> 引用文
+ + + + + + +
2020.01.10
【富田雅樹さん】
全国トップクラスのユリの切り花生産量を誇る深谷市。
市内各所にあるお花見スポットや緑豊かな公園には、春は桜や菜の花、チューリップ、夏にはユリ、秋はコスモス、冬は梅と、四季折々の花々が咲き誇り、季節の訪れを告げる。
日本有数の花の街で、造園外構業と植木販売業を営む、富田雅樹さんを訪ねた。
富田さんは、祖父の代から続く花植木と造園資材の販売、造園工事を稼業とする家に生まれ、高校卒業後、18歳で職に就いた。26歳の時に個人事業主として独立し、植木造園資材の販売店を営みながら造園外構工事も自ら手掛けるようになる。2014年にはHUSUP(ヒューサップ)株式会社を設立。その2年後には、造園外構工事の専門店「ガーデンビレッジHanazono」をオープンさせた。
事業全体の90%を占める造園外構業は、前年比約150%で増加。成約率は業界では異例の80%前後を推移し、売り上げはオープンからの約3年間で当初の3倍にまで伸びている。
キャリアも実力も実績も、順調に積み上げてきたように思えるが、その道のりは決して平坦なものではなかった。
「元々、人と同じことは好きじゃないし、やりたくないという性格だったんで、みんなと同じように真面目にコツコツきちんとというのができなくて。言われたことを真面目に守って努力するんじゃなくて、何かぶっ飛んだことを一発やったら当たるんじゃないかとずっと思っていました」
「俺は、俺が一番正しいと思っていて、根本に『人の言うことは聞かずに生きていく』っていうのがあったんで、人からこうした方がいいと言われたことや注意されたこととは常に逆の方を選んで生きていましたね。26歳の時に独立したのも、親父と喧嘩して家を出たことがきっかけでした」
他者に対する反発心と反抗心。
+ + + + + + +
> データ抜粋
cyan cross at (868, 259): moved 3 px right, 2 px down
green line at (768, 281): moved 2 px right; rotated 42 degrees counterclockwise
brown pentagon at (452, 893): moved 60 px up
+ + + + + + +
> 課題 A
引用文で、深谷市の季節ごとの花として挙げられているものをすべて書き出してください。
> 課題 B
引用文によると、富田雅樹さんが個人事業主として独立したのは何歳のときですか。
> 課題 C
富田雅樹さんを紹介する引用文を、最後の文の後から続けて書いてください。

> 想定解答 A
桜、菜の花、チューリップ、ユリ、コスモス、梅

> 想定解答 B
26歳のときに独立しました。

> 想定解答 C
それは、仕事だけでなく、自身の家庭や人生にも影を落とした。
「36歳頃まで人間関係のトラブルが絶えなくて。離婚して娘の親権も手放したり、警察沙汰になったこともありました。もう人生どうなってもいいやと、毎日焼酎を3本空けるような生活をしていて。重度の糖尿病も患って、医者にこのままだと死にますよって言われるほどでした」
「そういう時期に、仕事中に従業員と飯食ってて、『うちの事業が上手くいってないのは、お前らに足を引っ張られてるせいだ。もうやってらんねー』って弁当投げて出て行ったんです。パチスロしながら、俺はいつも正しい選択をして来たはずなのに、一体どこで間違えたんだと過去を振り返って。あの時俺は左を選んだけど、じゃあ右を選んでいたら良かったのかと、選ばなかった方の道の先をシュミレーションしてみても、成功するイメージが湧かなかったんです」
どんな選択をし、どの道に進んでも、その根底にある信念に誤りがあれば、遅かれ早かれ行き詰まってしまう。
富田さんは、時代や分野を問わず、偉人や成功者と称えられる人の話にヒントを求めた。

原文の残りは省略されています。